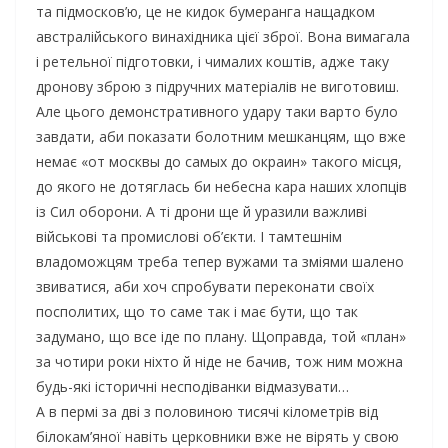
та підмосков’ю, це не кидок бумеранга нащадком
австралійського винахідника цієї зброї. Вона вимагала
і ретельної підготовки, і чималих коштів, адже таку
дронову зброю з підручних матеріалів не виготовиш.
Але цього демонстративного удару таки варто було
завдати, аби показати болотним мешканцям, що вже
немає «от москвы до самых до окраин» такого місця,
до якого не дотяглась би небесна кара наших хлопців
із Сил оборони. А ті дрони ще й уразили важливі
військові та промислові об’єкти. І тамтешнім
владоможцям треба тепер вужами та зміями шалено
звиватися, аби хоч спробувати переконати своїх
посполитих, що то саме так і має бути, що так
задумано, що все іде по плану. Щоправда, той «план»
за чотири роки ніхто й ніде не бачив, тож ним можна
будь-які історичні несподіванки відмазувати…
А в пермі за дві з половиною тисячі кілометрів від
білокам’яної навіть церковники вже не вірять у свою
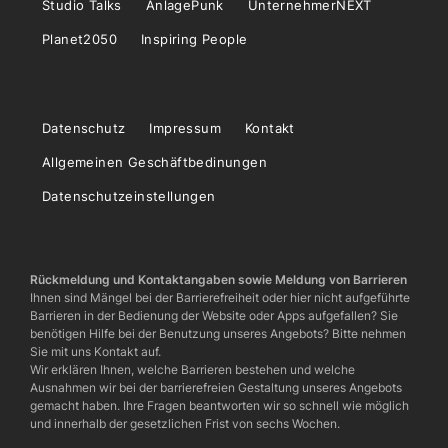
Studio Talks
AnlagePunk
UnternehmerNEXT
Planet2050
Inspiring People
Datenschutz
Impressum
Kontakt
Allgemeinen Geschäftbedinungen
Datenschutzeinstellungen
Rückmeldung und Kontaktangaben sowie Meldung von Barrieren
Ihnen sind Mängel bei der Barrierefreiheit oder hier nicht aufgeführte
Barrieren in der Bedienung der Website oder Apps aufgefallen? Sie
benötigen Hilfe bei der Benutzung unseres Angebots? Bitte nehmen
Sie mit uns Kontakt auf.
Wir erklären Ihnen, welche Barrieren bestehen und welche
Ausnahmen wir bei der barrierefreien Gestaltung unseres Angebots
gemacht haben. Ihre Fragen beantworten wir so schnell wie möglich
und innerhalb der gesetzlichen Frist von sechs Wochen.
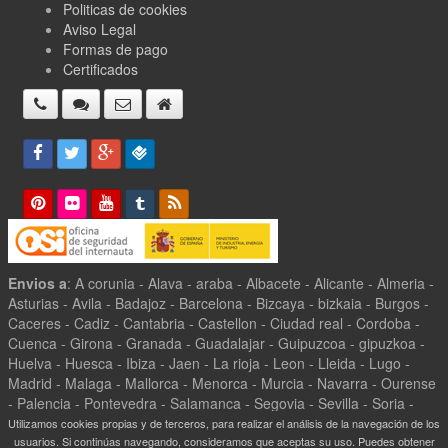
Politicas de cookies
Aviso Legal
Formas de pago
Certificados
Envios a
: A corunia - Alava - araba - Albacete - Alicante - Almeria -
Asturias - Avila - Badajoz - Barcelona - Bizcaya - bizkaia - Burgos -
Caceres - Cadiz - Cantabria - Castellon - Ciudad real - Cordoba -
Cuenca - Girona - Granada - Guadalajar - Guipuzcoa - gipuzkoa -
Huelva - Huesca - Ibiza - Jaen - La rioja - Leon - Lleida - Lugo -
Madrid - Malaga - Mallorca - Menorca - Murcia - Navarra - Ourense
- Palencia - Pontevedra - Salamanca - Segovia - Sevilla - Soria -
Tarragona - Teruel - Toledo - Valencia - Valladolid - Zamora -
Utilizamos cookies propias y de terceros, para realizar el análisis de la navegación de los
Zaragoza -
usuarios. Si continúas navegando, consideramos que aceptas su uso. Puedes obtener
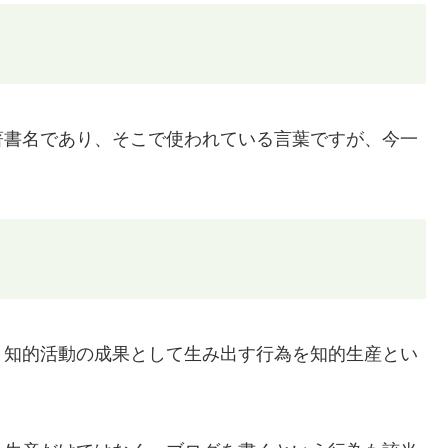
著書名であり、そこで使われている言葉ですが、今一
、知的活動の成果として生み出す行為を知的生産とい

--*--

= Prompt =
The entries above hold the needed span. Transcribe exactly the lines from the one with "UnternehmerNEXT" to the one with "Wir erklären Ihnen, welche", both included.

= Task result =
UnternehmerNEXT
Planet2050
Inspiring People
Datenschutz
Impressum
Kontakt
Allgemeinen Geschäftbedinungen
Datenschutzeinstellungen
Rückmeldung und Kontaktangaben sowie Meldung von Barrieren
Ihnen sind Mängel bei der Barrierefreiheit oder hier nicht aufgeführte
Barrieren in der Bedienung der Website oder Apps aufgefallen? Sie
benötigen Hilfe bei der Benutzung unseres Angebots? Bitte nehmen
Sie mit uns Kontakt auf.
Wir erklären Ihnen, welche Barrieren bestehen und welche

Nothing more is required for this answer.